En grève depuis quelques mois déjà, les enseignants permanents de l’Institut Africain d’Informatique (IAI), ont décidé de passer à la vitesse supérieure, afin d’amener leur tutelle à se prononcer enfin sur la crise qui prévaut dans cette grande école, et à trouver par la même occasion, un moyen de satisfaire leur cahier de charges: «A l’Institut Africain d’Informatique (IAI), il y règne un véritable climat social délétère, du fait que la direction de cet établissement ne semble accorder aucun crédit aux différents problèmes que rencontrent les enseignants de cette école. Pour preuve, lors du dernier conseil des professeurs, la directrice générale de IAI avait affirmé avoir vu ‘’passer’’ notre lettre du 23 octobre, contenant des propositions destinées à assainir  ce climat, mais avait jugé inutile d’étudier le contenu de ce courrier. Une réaction qui exprime le peu de considération que la tutelle accorde à nos problèmes », a déclaré le Délégué des enseignants, Donacien Guifo.

Une situation qui, selon le corps enseignant, ne peut plus durer. Pour ce faire, ils sont entrés le 20 février dernier en grève illimitée, et, ce, jusqu’à satisfaction complète de toutes leurs revendications, à savoir : l’arrêt des mesures d’annulation et de manipulation de la situation contractuelle de certains enseignants; l’application des résolutions et des recommandations du dernier Conseil d’administration, notamment en ce qui concerne le programme d’apurement des dettes vis-à-vis du personnel ; un traitement approprié et digne pour ceux de leurs collègues ayant atteint l’âge de la retraite… Et durant cette période, selon Donacien Guifo, « les enseignants ne participeront à aucune activité pédagogique ou académique et ce dans tous les cycles de formation de l’Institut ».

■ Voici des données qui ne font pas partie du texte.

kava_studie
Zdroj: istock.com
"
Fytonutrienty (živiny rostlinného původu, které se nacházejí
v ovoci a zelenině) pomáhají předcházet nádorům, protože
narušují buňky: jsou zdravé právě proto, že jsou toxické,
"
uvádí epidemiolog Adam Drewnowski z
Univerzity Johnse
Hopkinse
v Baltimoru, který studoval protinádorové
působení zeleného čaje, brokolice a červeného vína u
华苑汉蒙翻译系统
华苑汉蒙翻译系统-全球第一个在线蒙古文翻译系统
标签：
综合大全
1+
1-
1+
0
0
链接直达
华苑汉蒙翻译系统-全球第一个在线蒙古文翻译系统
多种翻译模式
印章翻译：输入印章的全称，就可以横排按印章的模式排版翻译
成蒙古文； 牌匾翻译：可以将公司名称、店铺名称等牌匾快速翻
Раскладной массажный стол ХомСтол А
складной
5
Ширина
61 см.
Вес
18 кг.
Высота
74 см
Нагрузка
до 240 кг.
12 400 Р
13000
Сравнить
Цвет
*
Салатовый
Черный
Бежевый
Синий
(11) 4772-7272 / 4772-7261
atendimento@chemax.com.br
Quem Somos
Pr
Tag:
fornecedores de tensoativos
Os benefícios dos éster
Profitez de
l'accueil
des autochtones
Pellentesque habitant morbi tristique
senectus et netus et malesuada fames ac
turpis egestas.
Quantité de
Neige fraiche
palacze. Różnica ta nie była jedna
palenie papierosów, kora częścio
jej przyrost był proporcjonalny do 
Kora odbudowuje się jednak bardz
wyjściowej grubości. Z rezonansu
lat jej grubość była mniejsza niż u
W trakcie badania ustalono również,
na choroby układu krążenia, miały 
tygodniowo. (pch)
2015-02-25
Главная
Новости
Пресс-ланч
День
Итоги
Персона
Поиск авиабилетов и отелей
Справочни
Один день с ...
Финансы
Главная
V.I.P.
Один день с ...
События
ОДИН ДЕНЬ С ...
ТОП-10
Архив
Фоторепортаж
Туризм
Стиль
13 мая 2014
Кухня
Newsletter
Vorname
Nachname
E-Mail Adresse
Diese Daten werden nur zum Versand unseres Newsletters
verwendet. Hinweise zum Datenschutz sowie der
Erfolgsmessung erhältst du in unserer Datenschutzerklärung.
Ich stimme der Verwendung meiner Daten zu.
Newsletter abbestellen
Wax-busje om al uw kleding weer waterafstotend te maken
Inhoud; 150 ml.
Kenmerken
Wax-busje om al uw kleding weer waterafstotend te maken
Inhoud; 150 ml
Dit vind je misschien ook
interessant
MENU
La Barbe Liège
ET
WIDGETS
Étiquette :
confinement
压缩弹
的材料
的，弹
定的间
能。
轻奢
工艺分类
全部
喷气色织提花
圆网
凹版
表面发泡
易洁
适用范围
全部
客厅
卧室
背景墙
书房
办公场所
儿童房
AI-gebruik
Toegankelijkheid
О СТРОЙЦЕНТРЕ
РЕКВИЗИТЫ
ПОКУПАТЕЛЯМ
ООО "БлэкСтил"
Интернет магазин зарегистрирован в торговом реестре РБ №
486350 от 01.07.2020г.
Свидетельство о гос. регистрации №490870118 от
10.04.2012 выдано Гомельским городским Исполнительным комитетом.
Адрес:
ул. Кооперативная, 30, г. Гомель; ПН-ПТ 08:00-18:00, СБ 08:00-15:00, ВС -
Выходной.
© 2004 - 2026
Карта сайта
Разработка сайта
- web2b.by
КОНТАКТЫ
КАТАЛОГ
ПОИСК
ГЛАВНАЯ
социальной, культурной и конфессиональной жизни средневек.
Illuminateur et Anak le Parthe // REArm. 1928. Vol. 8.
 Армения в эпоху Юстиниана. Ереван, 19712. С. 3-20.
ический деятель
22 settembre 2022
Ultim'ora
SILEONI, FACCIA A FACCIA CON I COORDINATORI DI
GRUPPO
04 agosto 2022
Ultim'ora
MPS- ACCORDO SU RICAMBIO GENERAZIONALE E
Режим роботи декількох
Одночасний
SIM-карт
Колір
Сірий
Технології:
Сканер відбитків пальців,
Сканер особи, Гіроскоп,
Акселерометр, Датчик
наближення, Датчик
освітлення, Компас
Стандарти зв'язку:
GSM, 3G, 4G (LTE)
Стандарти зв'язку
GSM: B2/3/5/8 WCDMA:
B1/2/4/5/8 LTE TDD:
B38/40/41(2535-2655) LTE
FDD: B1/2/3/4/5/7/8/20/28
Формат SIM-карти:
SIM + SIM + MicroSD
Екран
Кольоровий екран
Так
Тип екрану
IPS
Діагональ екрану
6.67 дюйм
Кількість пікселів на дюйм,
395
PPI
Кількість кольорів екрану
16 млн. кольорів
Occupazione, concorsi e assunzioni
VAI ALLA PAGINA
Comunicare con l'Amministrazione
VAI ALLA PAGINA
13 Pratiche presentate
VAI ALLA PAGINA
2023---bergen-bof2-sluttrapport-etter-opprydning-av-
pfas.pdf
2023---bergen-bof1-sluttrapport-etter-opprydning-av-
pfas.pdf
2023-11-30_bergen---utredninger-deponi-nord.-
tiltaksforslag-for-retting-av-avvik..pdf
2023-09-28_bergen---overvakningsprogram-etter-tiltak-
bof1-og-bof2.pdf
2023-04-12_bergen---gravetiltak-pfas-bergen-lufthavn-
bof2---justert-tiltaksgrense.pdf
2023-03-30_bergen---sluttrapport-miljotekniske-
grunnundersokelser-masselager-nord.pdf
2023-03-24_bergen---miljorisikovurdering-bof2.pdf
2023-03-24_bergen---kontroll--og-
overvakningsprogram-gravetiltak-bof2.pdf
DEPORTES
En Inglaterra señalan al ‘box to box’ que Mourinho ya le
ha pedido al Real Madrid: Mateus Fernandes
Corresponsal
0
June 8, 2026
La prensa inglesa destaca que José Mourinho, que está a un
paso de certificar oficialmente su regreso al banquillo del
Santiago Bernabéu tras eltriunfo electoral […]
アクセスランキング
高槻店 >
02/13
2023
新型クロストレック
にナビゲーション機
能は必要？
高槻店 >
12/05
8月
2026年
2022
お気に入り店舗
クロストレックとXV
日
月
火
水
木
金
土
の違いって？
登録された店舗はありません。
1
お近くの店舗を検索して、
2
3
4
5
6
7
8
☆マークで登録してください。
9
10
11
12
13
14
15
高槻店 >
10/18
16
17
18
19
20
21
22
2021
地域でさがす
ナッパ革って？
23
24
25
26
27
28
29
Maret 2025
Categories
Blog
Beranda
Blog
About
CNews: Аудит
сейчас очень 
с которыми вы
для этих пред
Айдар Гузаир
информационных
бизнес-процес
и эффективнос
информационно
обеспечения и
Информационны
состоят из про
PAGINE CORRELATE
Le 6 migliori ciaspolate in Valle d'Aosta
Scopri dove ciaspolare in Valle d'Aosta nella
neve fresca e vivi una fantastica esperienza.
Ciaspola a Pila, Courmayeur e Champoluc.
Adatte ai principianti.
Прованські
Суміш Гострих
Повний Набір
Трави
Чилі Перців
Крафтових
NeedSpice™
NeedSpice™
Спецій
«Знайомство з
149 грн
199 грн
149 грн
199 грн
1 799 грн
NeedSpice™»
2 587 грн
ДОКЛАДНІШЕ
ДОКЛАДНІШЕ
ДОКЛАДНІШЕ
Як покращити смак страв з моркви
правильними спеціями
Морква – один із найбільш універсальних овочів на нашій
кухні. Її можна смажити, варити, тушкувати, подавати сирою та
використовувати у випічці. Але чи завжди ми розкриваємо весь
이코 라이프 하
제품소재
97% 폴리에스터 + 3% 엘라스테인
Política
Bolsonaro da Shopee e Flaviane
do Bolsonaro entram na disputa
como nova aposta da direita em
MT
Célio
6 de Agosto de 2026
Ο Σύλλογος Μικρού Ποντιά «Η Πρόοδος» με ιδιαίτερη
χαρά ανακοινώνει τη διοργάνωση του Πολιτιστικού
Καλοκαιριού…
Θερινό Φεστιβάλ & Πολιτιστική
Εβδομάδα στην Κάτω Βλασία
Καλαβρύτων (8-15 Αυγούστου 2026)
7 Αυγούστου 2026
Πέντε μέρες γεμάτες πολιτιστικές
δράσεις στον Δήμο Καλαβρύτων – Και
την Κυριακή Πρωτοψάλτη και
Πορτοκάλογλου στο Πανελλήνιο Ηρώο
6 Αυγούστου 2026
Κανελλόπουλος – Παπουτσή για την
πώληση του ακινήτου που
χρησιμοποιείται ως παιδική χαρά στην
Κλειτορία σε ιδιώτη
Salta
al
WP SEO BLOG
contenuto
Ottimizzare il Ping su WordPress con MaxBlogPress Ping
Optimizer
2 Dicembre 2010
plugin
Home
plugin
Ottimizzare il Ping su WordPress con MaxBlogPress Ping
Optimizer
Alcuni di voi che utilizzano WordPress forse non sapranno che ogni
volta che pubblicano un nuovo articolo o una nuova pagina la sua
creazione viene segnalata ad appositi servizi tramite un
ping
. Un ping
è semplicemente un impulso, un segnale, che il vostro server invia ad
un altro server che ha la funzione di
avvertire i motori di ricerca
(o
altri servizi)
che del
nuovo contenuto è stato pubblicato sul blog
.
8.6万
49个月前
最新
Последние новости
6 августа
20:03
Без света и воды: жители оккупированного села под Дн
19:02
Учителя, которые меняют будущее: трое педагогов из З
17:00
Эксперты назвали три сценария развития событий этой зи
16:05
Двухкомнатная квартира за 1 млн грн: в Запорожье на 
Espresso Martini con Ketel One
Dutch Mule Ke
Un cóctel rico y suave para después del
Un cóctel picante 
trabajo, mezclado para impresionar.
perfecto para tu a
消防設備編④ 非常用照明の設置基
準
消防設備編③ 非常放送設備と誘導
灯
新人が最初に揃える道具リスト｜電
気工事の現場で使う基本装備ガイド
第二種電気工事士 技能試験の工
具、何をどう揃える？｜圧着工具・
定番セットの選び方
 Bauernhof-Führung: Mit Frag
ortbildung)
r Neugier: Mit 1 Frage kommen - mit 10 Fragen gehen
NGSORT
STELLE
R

Selon les grévistes, la nouvelle équipe mise à la tête de cet institut tente de cacher son incompétence, en faisant valoir le montant élevé de la dette des Etats vis-à-vis de l’Ecole, alors que les encaissements ont rarement été aussi élevés que cette année. Pour cela, ces enseignants permanents appellent les administrateurs de l’Institut Africain d’informatique, au premier rang desquels, le président du Conseil d’Administration, à prendre leurs responsabilités pour la résolution de cette crise.